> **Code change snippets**

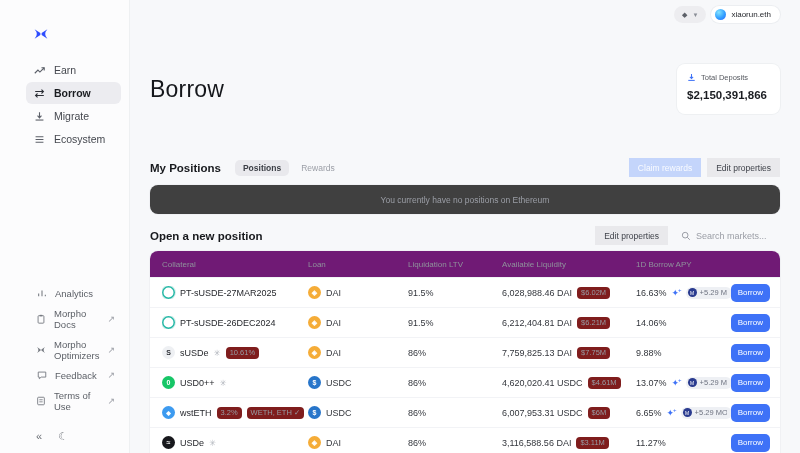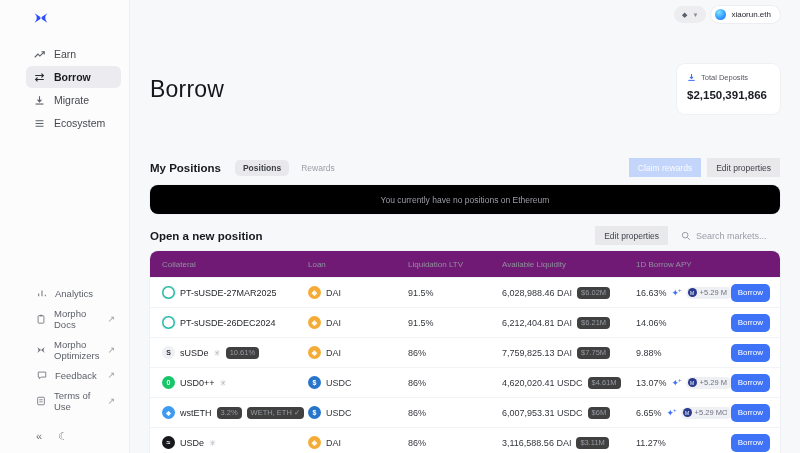--- a/index.html
+++ b/index.html
@@ -9,7 +9,7 @@
 
   
   .sidebar { width:130px; flex:0 0 130px; background:#fcfcfd; border-right:1px solid #eef0f2;
-             display:flex; flex-direction:column; padding:10px 0 10px; }
+             display:flex; flex-direction:column; padding:26px 0 10px; }
   .logo { padding:2px 0 18px 33px; cursor:pointer; }
   .nav-item { display:flex; align-items:center; gap:9px; margin:1px 8px 1px 26px;
               padding:5px 7px; border-radius:6px; font-size:10.5px; color:#45484f; cursor:pointer; }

> **WHAT THE EXERCISE ASKS**
Look above for the line with "display:flex; flex-direction:column; padding:10px" and the line with "padding:2px 0 18px"; transcribe both and all lines in between, exactly, and nothing else.

> **ANSWER TO THIS TASK**
-             display:flex; flex-direction:column; padding:10px 0 10px; }
+             display:flex; flex-direction:column; padding:26px 0 10px; }
   .logo { padding:2px 0 18px 33px; cursor:pointer; }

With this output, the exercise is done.